As regulators all over the world navigate their way around the crypto world, it is obvious that their main aim is to create an accurate and strong regulatory system for this young industry. The rules might vary from one country to another, but most regulatory bodies highlight the importance of pillars such as KYC/AML/KYT procedures, improving security protocols, and also investor protection.

Step 6. Develop a Cryptocurrency Exchange Platform

Сrypto trading platform development is similar to any other application development, only with a focus on blockchain technology and extra security. All the common development steps are needed:

framing and planning
designing and prototyping
writing code and testing
public release
maintaining and improving

Whatever type of crypto trading application you are planning to create, the development of the front-end part will be almost the same. The main aim is to design a user-friendly and easy-to-navigate user interface with the help of experienced UX/UI designers and front-end developers.

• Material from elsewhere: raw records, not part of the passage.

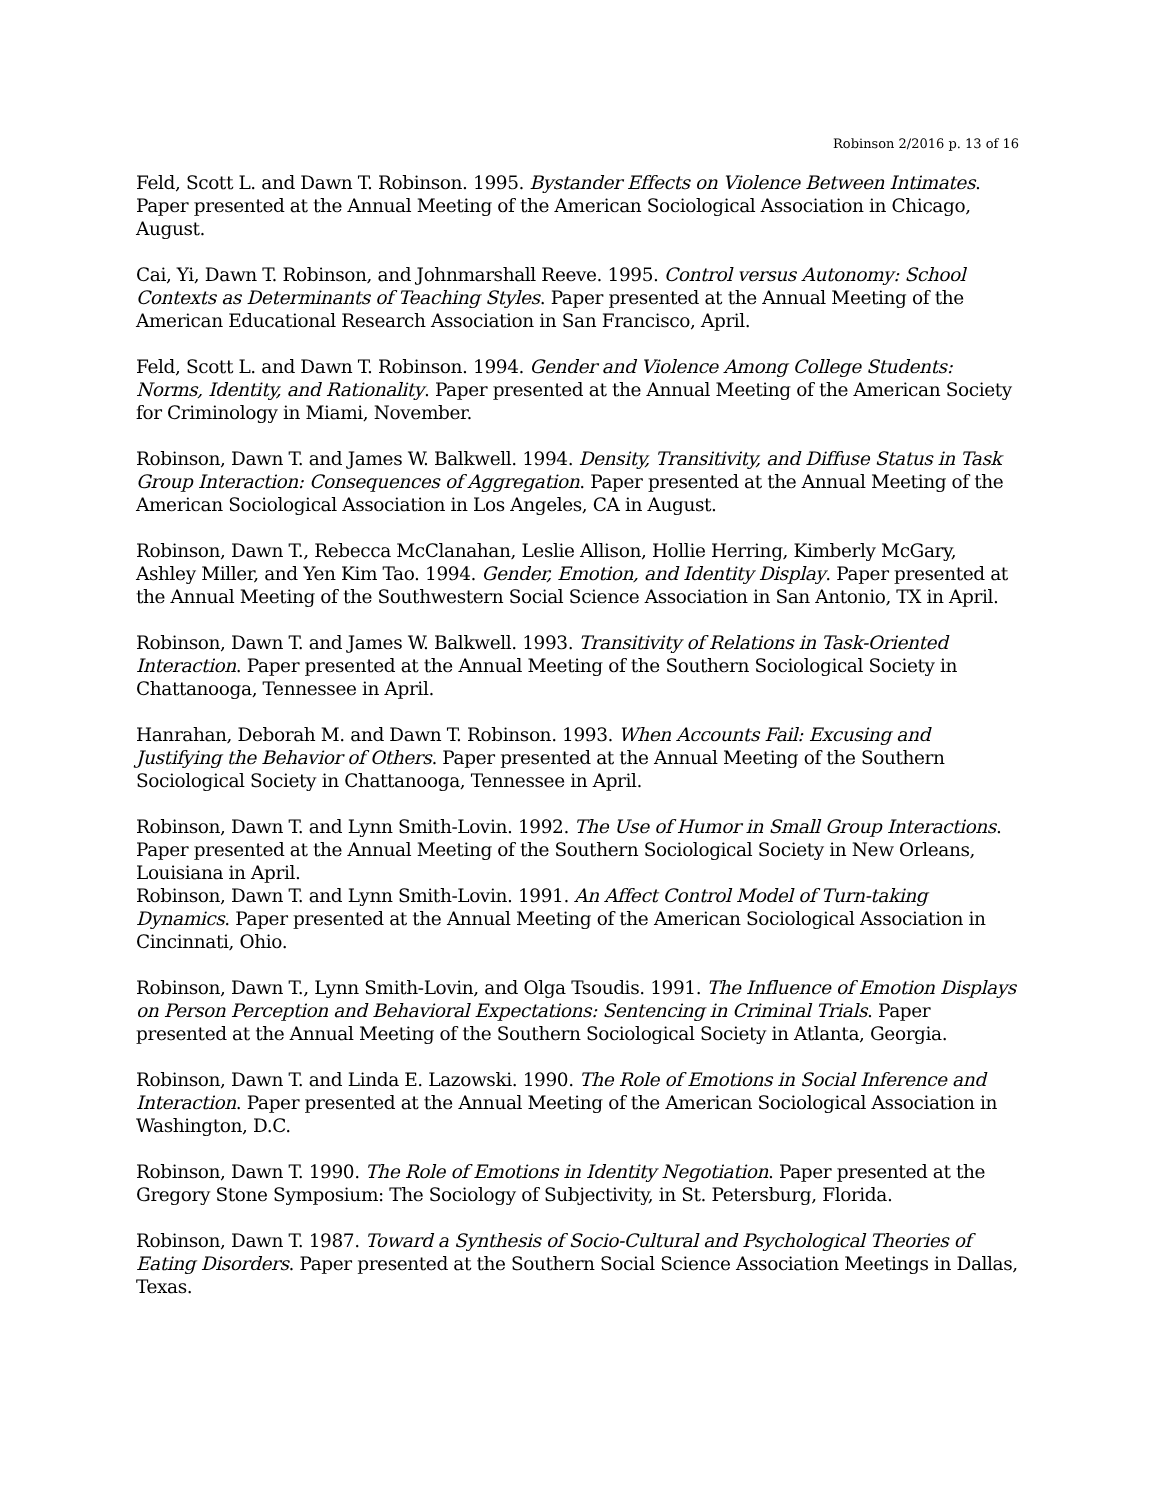Robinson 2/2016 p. 13 of 16
Feld, Scott L. and Dawn T. Robinson. 1995. Bystander Effects on Violence Between Intimates. Paper presented at the Annual Meeting of the American Sociological Association in Chicago, August.
Cai, Yi, Dawn T. Robinson, and Johnmarshall Reeve. 1995. Control versus Autonomy: School Contexts as Determinants of Teaching Styles. Paper presented at the Annual Meeting of the American Educational Research Association in San Francisco, April.
Feld, Scott L. and Dawn T. Robinson. 1994. Gender and Violence Among College Students: Norms, Identity, and Rationality. Paper presented at the Annual Meeting of the American Society for Criminology in Miami, November.
Robinson, Dawn T. and James W. Balkwell. 1994. Density, Transitivity, and Diffuse Status in Task Group Interaction: Consequences of Aggregation. Paper presented at the Annual Meeting of the American Sociological Association in Los Angeles, CA in August.
Robinson, Dawn T., Rebecca McClanahan, Leslie Allison, Hollie Herring, Kimberly McGary, Ashley Miller, and Yen Kim Tao. 1994. Gender, Emotion, and Identity Display. Paper presented at the Annual Meeting of the Southwestern Social Science Association in San Antonio, TX in April.
Robinson, Dawn T. and James W. Balkwell. 1993. Transitivity of Relations in Task-Oriented Interaction. Paper presented at the Annual Meeting of the Southern Sociological Society in Chattanooga, Tennessee in April.
Hanrahan, Deborah M. and Dawn T. Robinson. 1993. When Accounts Fail: Excusing and Justifying the Behavior of Others. Paper presented at the Annual Meeting of the Southern Sociological Society in Chattanooga, Tennessee in April.
Robinson, Dawn T. and Lynn Smith-Lovin. 1992. The Use of Humor in Small Group Interactions. Paper presented at the Annual Meeting of the Southern Sociological Society in New Orleans, Louisiana in April.
Robinson, Dawn T. and Lynn Smith-Lovin. 1991. An Affect Control Model of Turn-taking Dynamics. Paper presented at the Annual Meeting of the American Sociological Association in Cincinnati, Ohio.
Robinson, Dawn T., Lynn Smith-Lovin, and Olga Tsoudis. 1991. The Influence of Emotion Displays on Person Perception and Behavioral Expectations: Sentencing in Criminal Trials. Paper presented at the Annual Meeting of the Southern Sociological Society in Atlanta, Georgia.
Robinson, Dawn T. and Linda E. Lazowski. 1990. The Role of Emotions in Social Inference and Interaction. Paper presented at the Annual Meeting of the American Sociological Association in Washington, D.C.
Robinson, Dawn T. 1990. The Role of Emotions in Identity Negotiation. Paper presented at the Gregory Stone Symposium: The Sociology of Subjectivity, in St. Petersburg, Florida.
Robinson, Dawn T. 1987. Toward a Synthesis of Socio-Cultural and Psychological Theories of Eating Disorders. Paper presented at the Southern Social Science Association Meetings in Dallas, Texas.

Development of the server side of the application is a more complex task that can be solved using different approaches and tools. The back-end of the application must provide fast and efficient order processing and data security. Moreover, it needs to be scalable to support growing loads as your product gains popularity.

Architecture design is based on business requirements since each project is unique and there is no single multipurpose solution. At MobiDev, we suggest a development approach, a technical roadmap, and an architecture approach only after clarifying business goals and main requirements for crypto trading products.

For some of the products, we rely on an in-memory database approach for generating orders and processing them quickly. Unlike databases that store data on disks or SSDs, an in-memory database stores, and processes data exclusively in the computer’s main memory, ensuring minimal response time. This enables real-time bidding where an application can process bid requests from all buyers, select a winning bid based on multiple criteria and process it.
Yuriy Luchaninov - Javascript Group Leader at MobiDev

Thanks to this technology, the database can be accessed by different servers in different regions or can be used by a different number of users, which makes the solution efficient and scalable. You can find an illustration of such architecture below.

But this is just one example. Investigating in each specific case at the discovery stage, our experts consider different factors such as:

business location (helps to understand regulatory requirements)
business type and system load (allows to choose the type of scaling)
security protocols, and others.

This analysis lets us select a solution that will satisfy the client’s requirements and will allow them to have exactly those features that will help a product work smoothly and efficiently.